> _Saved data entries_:
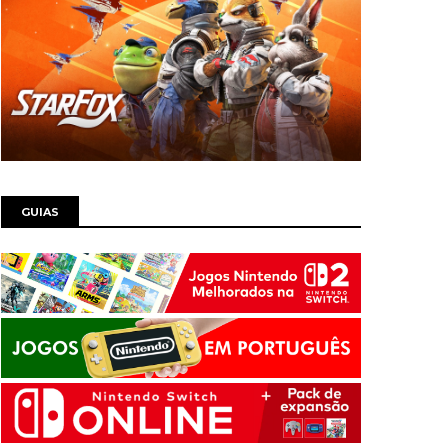
GUIAS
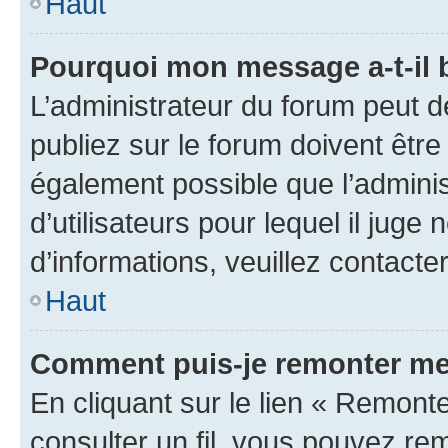
Haut
Pourquoi mon message a-t-il 
L’administrateur du forum peut 
publiez sur le forum doivent être v
également possible que l’adminis
d’utilisateurs pour lequel il juge
d’informations, veuillez contacte
Haut
Comment puis-je remonter mes
En cliquant sur le lien « Remonter
consulter un fil, vous pouvez rem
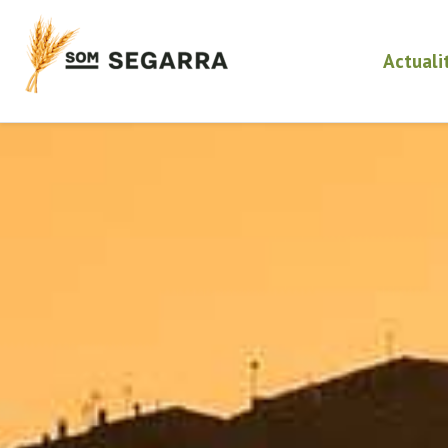
Actuali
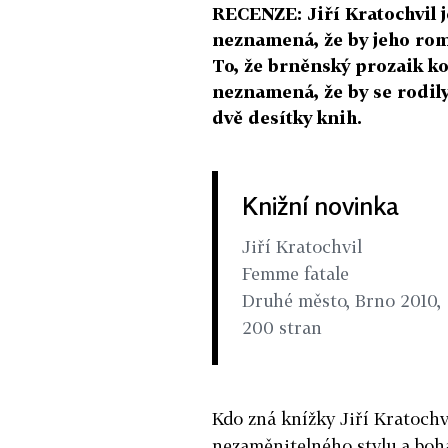
RECENZE: Jiří Kratochvil j
neznamená, že by jeho rom
To, že brněnský prozaik ko
neznamená, že by se rodily 
dvě desítky knih.
Knižní novinka
Jiří Kratochvil
Femme fatale
Druhé město, Brno 2010,
200 stran
Kdo zná knížky Jiří Kratochv
nezaměnitelného stylu a boh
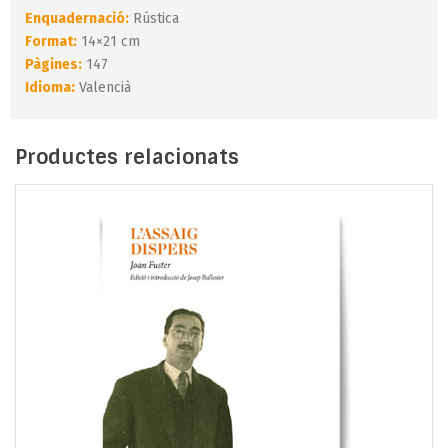
Enquadernació:
Rústica
Format:
14×21 cm
Pàgines:
147
Idioma:
Valencià
Productes relacionats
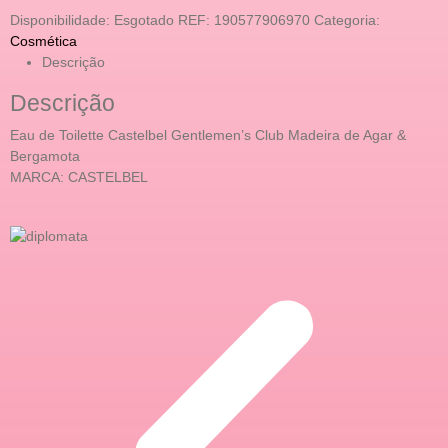
Disponibilidade:
Esgotado
REF:
190577906970
Categoria:
Cosmética
Descrição
Descrição
Eau de Toilette Castelbel Gentlemen’s Club Madeira de Agar &
Bergamota
MARCA: CASTELBEL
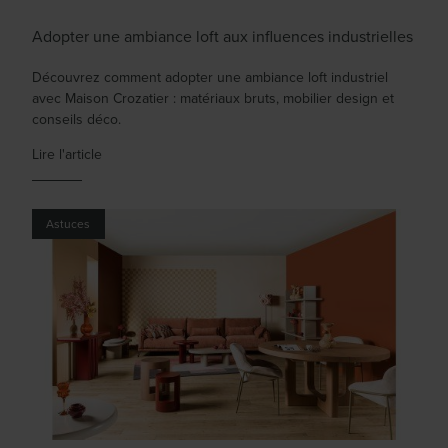
Adopter une ambiance loft aux influences industrielles
Découvrez comment adopter une ambiance loft industriel
avec Maison Crozatier : matériaux bruts, mobilier design et
conseils déco.
Lire l'article
Astuces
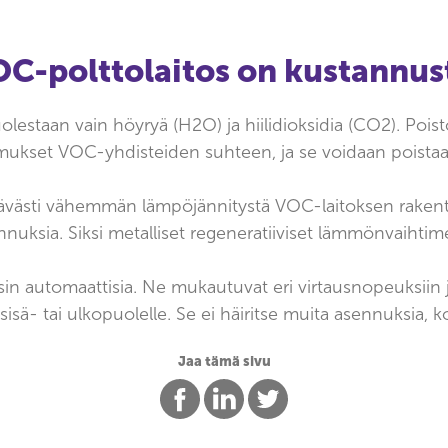
OC-polttolaitos on kustannus
lestaan vain höyryä (H2O) ja hiilidioksidia (CO2). Poist
mukset VOC-yhdisteiden suhteen, ja se voidaan poistaa
ttävästi vähemmän lämpöjännitystä VOC-laitoksen rakent
annuksia. Siksi metalliset regeneratiiviset lämmönvaih
ysin automaattisia. Ne mukautuvat eri virtausnopeuksiin
isä- tai ulkopuolelle. Se ei häiritse muita asennuksia, ko
Jaa tämä sivu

> _TASK TO COMPLETE_:
Write out the entries above word for word. Do not include the pictures.

> _RESPONSE BELOW_:
GUIAS
Haut
Pourquoi mon message a-t-il 
L’administrateur du forum peut 
publiez sur le forum doivent être v
également possible que l’adminis
d’utilisateurs pour lequel il juge
d’informations, veuillez contacte
Haut
Comment puis-je remonter mes
En cliquant sur le lien « Remonter
consulter un fil, vous pouvez rem
Actuali
RECENZE: Jiří Kratochvil j
neznamená, že by jeho rom
To, že brněnský prozaik ko
neznamená, že by se rodily 
dvě desítky knih.
Knižní novinka
Jiří Kratochvil
Femme fatale
Druhé město, Brno 2010,
200 stran
Kdo zná knížky Jiří Kratochv
nezaměnitelného stylu a boh
Enquadernació:
Rústica
Format:
14×21 cm
Pàgines:
147
Idioma:
Valencià
Productes relacionats
Disponibilidade:
Esgotado
REF:
190577906970
Categoria:
Cosmética
Descrição
Descrição
Eau de Toilette Castelbel Gentlemen’s Club Madeira de Agar &
Bergamota
MARCA: CASTELBEL
Adopter une ambiance loft aux influences industrielles
Découvrez comment adopter une ambiance loft industriel
avec Maison Crozatier : matériaux bruts, mobilier design et
conseils déco.
Lire l'article
Astuces
OC-polttolaitos on kustannus
lestaan vain höyryä (H2O) ja hiilidioksidia (CO2). Poist
mukset VOC-yhdisteiden suhteen, ja se voidaan poistaa
ttävästi vähemmän lämpöjännitystä VOC-laitoksen rakent
annuksia. Siksi metalliset regeneratiiviset lämmönvaih
ysin automaattisia. Ne mukautuvat eri virtausnopeuksiin
isä- tai ulkopuolelle. Se ei häiritse muita asennuksia, ko
Jaa tämä sivu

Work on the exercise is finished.